Thanks to digital TV, the Internet and mobility, it's easier today to describe what the TV advertising market isn't. That would be a staid, safe place where advertisers buy 30- and 60-second commercial spots that their agencies cleverly fill with brand-reinforcing content and place on network shows, where they are seen by a quantifiable number of potential customers.

“There is no question that the traditional ad model is changing and that the advertising industry in the States is undergoing a structural transition,” said George Shababb, chief operating officer for TNS Media Research. “This change is being brought about by the digital technologies.”

He and others point to three key factors that are driving change. First, there is the growing popularity of time-shifting via digital video recorders (DVRs), which enables consumers to easily view content at a later time and fast-forward through commercials. Second, more traditional TV content is now available on the Internet, both as streaming video and as episode downloads. And third, there is the emergence of mobile media.

“With these changes, there is a tremendous amount of fragmentation going on in terms of the number of channels, in terms of the different ways in which ads can be formatted and the different ways in which they can be delivered,” Shababb said.

Telecom service providers are moving into this brave new world of advertising, hoping to generate new revenue streams to help replace the money that is draining out of their traditional voice business. They are bringing some of the changes with them via their IPTV and mobile TV platforms, but they also are going to have to cope with the constant change already roiling a multibillion-dollar advertising industry in search of new business models. To complicate the picture even further, IPTV is promising a new age of targeted ads that could deliver on a long-sought desire of the advertising industry to better focus its message.

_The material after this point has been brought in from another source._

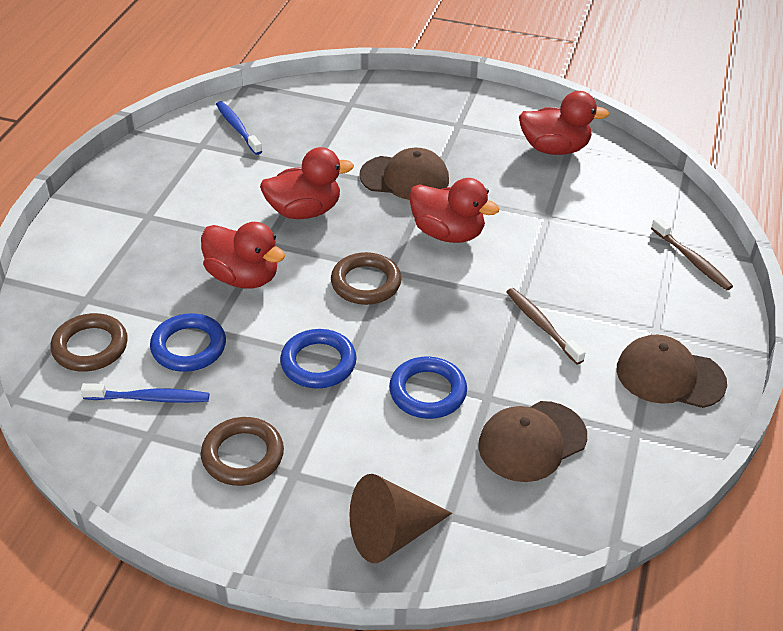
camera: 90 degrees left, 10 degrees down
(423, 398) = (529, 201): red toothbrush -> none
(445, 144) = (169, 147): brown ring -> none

Given all the uncertainty and chaos around business models, however, many industry analysts remain skeptical that advertising revenues will amount to anything significant for IPTV players in the near-term.

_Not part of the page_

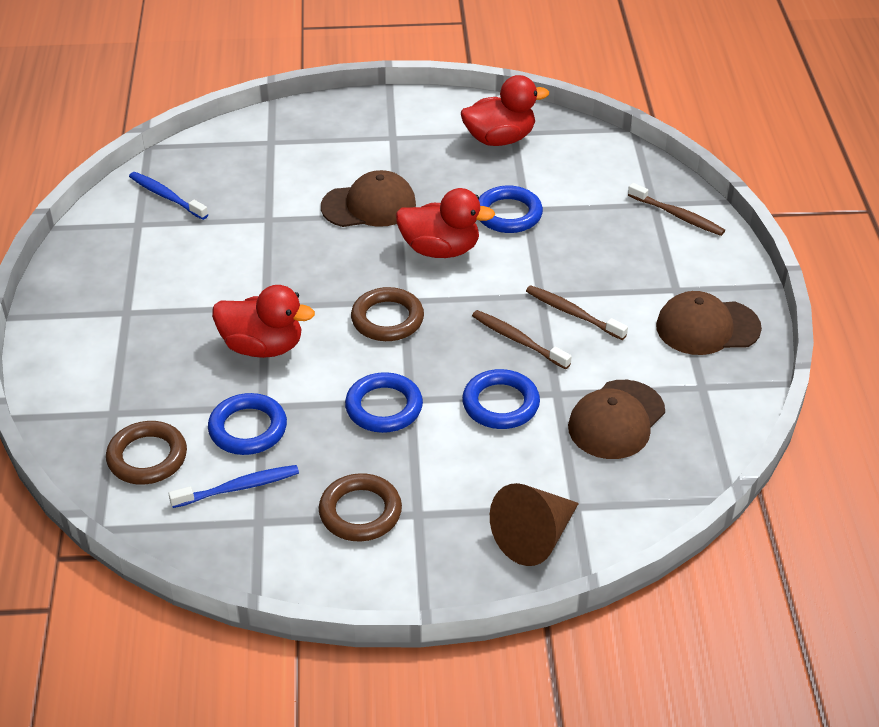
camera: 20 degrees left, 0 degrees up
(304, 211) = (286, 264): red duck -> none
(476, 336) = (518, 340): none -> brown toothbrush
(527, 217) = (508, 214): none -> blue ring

“It continues to perplex me,” said Dan Taylor, analyst for Yankee Group. “Telcos talk about getting into the media business, and the two businesses they talk about are neither big nor as significant as their core business. Those two businesses are advertising, which for them is selling local spot ads — which was a $5.7 billion business last year — and selling personal subscriber data, which means they will be competing against 12 or so established companies that do nothing but external data today. Neither of these businesses approaches the volume of what telcos do today.”